Le pupille di Luscià lucevano nella penombra e lo seguivano inquiete.

Emanuele, quand’ebbe rifatto alla sua adorazione la sua nicchia casta, vereconda, si accostò al divano, si inginocchiò in silenzio.

Una mano s’insinuò, timida e molle, come un invito, entro i suoi capelli, e scese a carezzargli il collo; egli la prese, la baciò riverente, a fior di labbra; poi si alzò, attraversò riguardoso, in punta di piedi, la camera.

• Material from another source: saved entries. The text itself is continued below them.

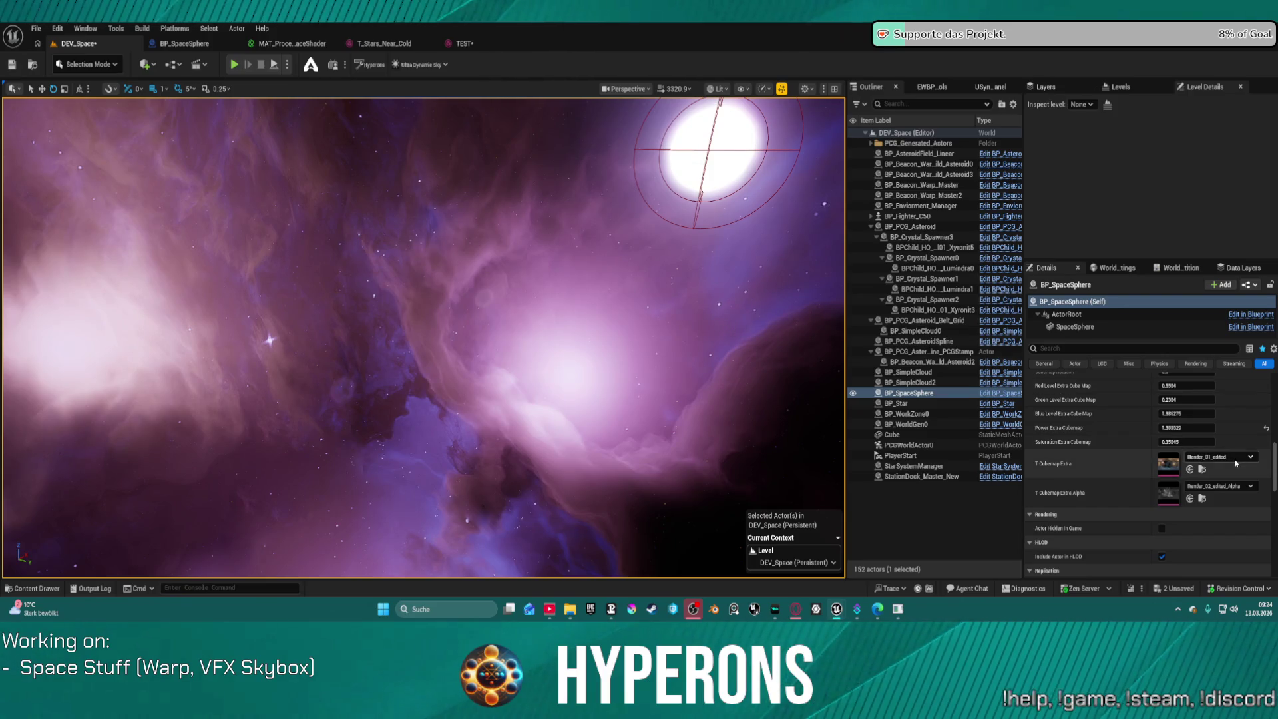
drag(1186, 428, 1257, 424)
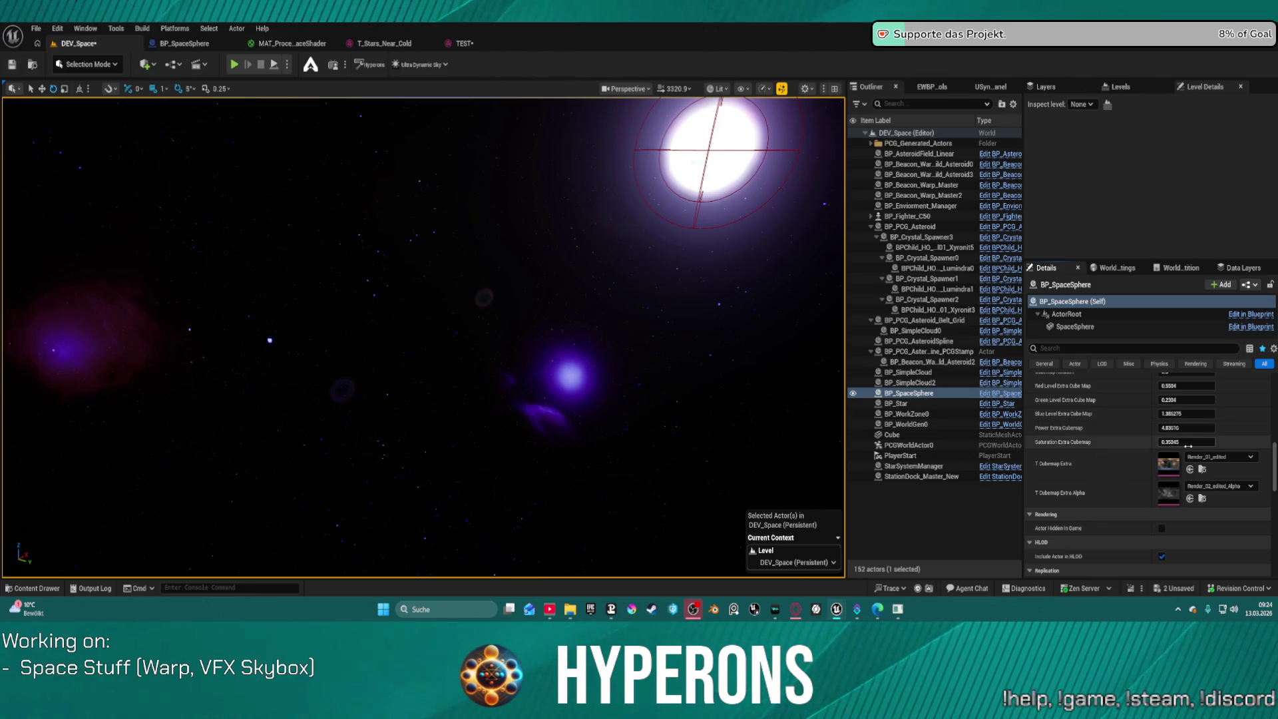
mouse_move(1198, 428)
mouse_down()
mouse_move(1168, 428)
mouse_move(1198, 428)
mouse_up()
drag(426, 333, 358, 367)
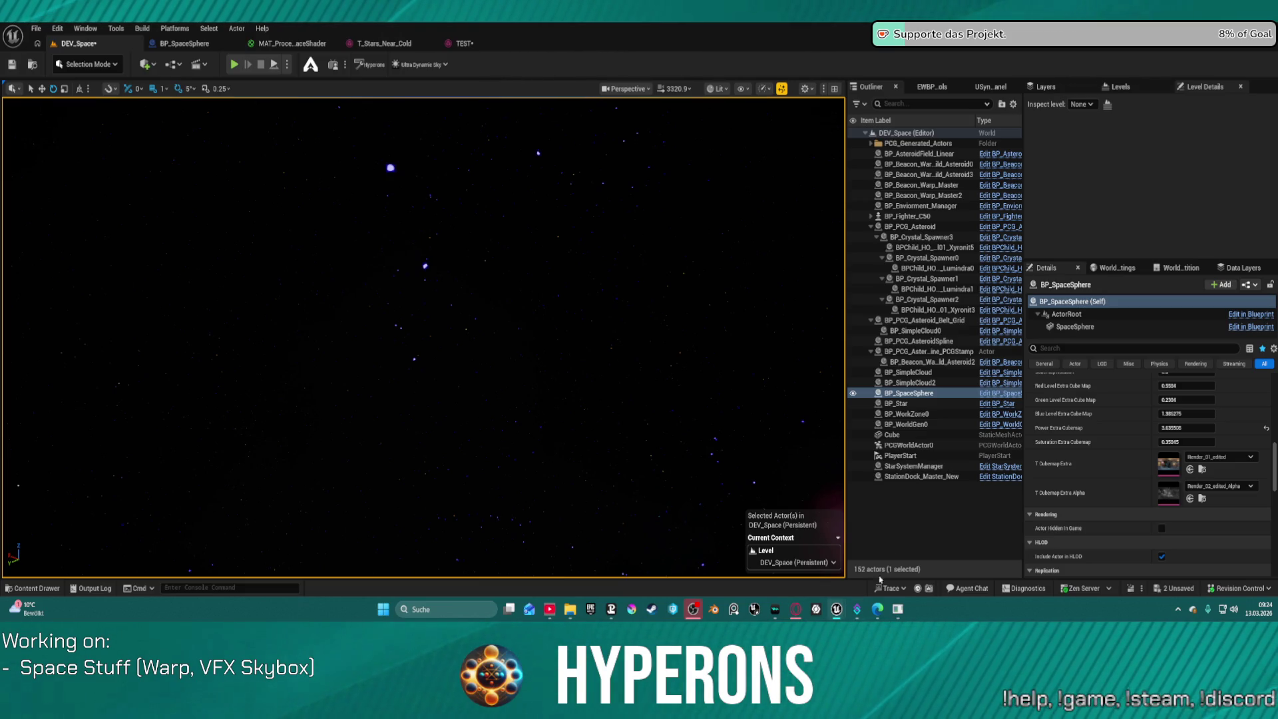
click(901, 610)
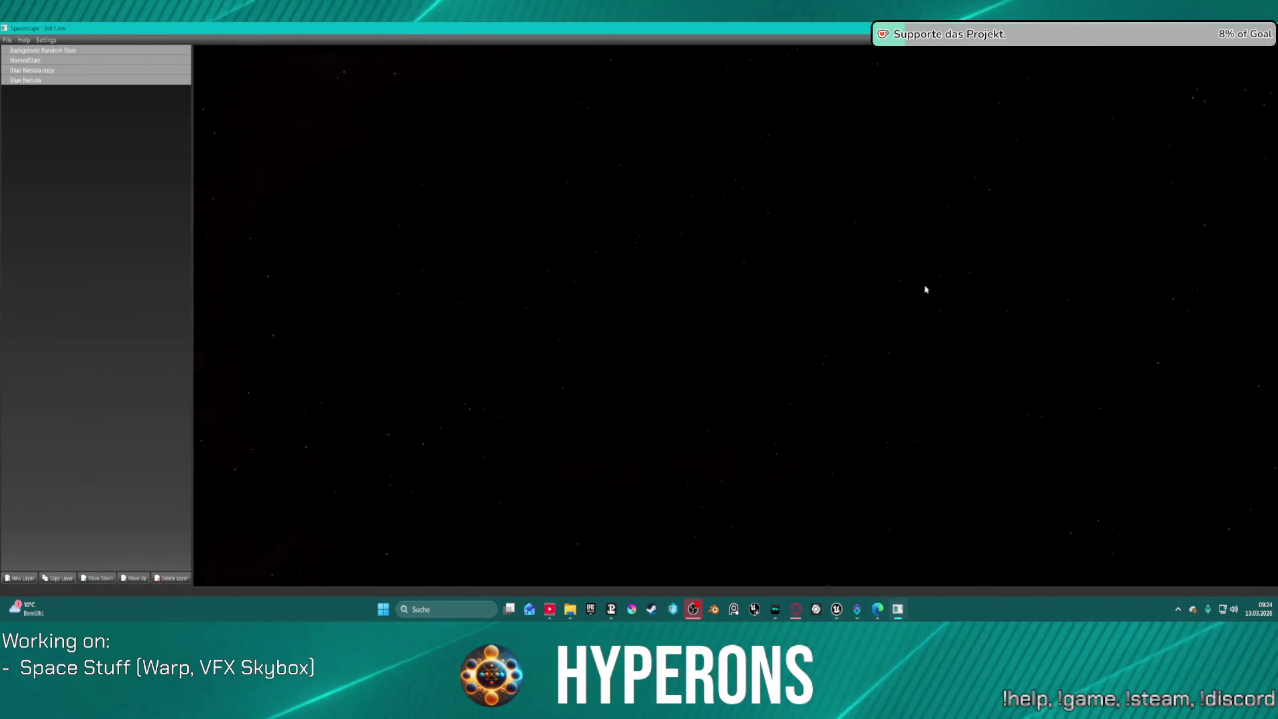
Export the skybox at 4096 over the existing TEST.dds, then close Spacescape
mouse_move(1135, 439)
mouse_down()
mouse_move(728, 459)
mouse_move(621, 373)
mouse_move(371, 330)
mouse_move(28, 162)
mouse_move(490, 279)
mouse_move(816, 185)
mouse_up()
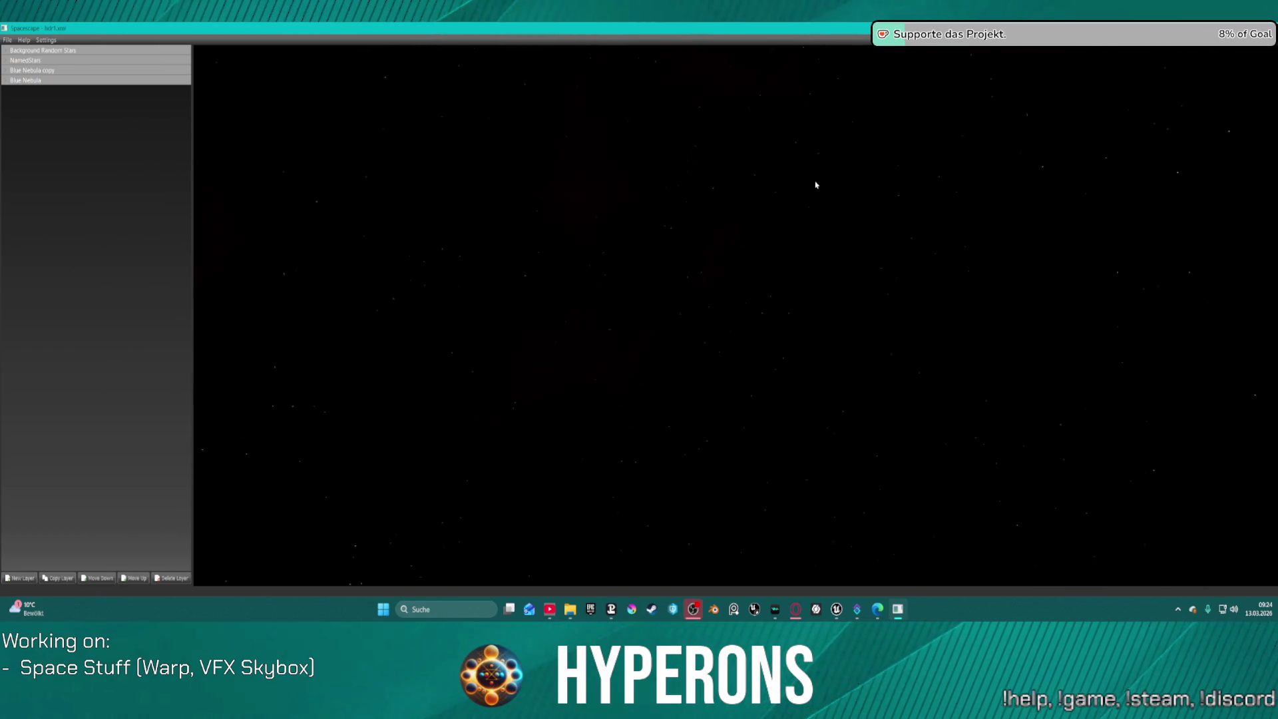
mouse_move(744, 287)
mouse_down()
mouse_move(1061, 240)
mouse_move(806, 114)
mouse_up()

La cameriera, che origliava alla porta, spiando lo scoppio delle violenze presentite, lo vide, al fioco barlume mattutino, ritirarsi quetamente nel suo studio, stupì della sua calma, e sospettò fosse matto o peggio, — chissà cosa...

Ma quando, alcune ore dopo, fu congedata, e seppe che i padroni partivano alla volta del Piemonte, tornò a raccapezzarcisi a modo suo, andò intorno a spargere e commentare la notizia, a compiangere la contessina, la quale, povera vittima, si vedeva, partiva di mala voglia, e che feroce vendetta la attendesse, Dio vel dica; il marito era falso, brutale, un piemontese e basta.

XIV.

Gli sposi tornarono a Peveragno verso il fine di settembre.

Trovarono il castello queto, silenzioso, come lo avevano lasciato; solenne, ma non triste; il sole sfavillava nei vetri e avvivava i mille colori autunnali dell’eriche e dei muschi, temperava l’austera maestà dell’alte muraglie brune.

Emanuele era sereno, quasi ilare, ricuperava, nell’aria salubre del suo paese, i suoi pensieri, i suoi ideali, la parte migliore di sè stesso.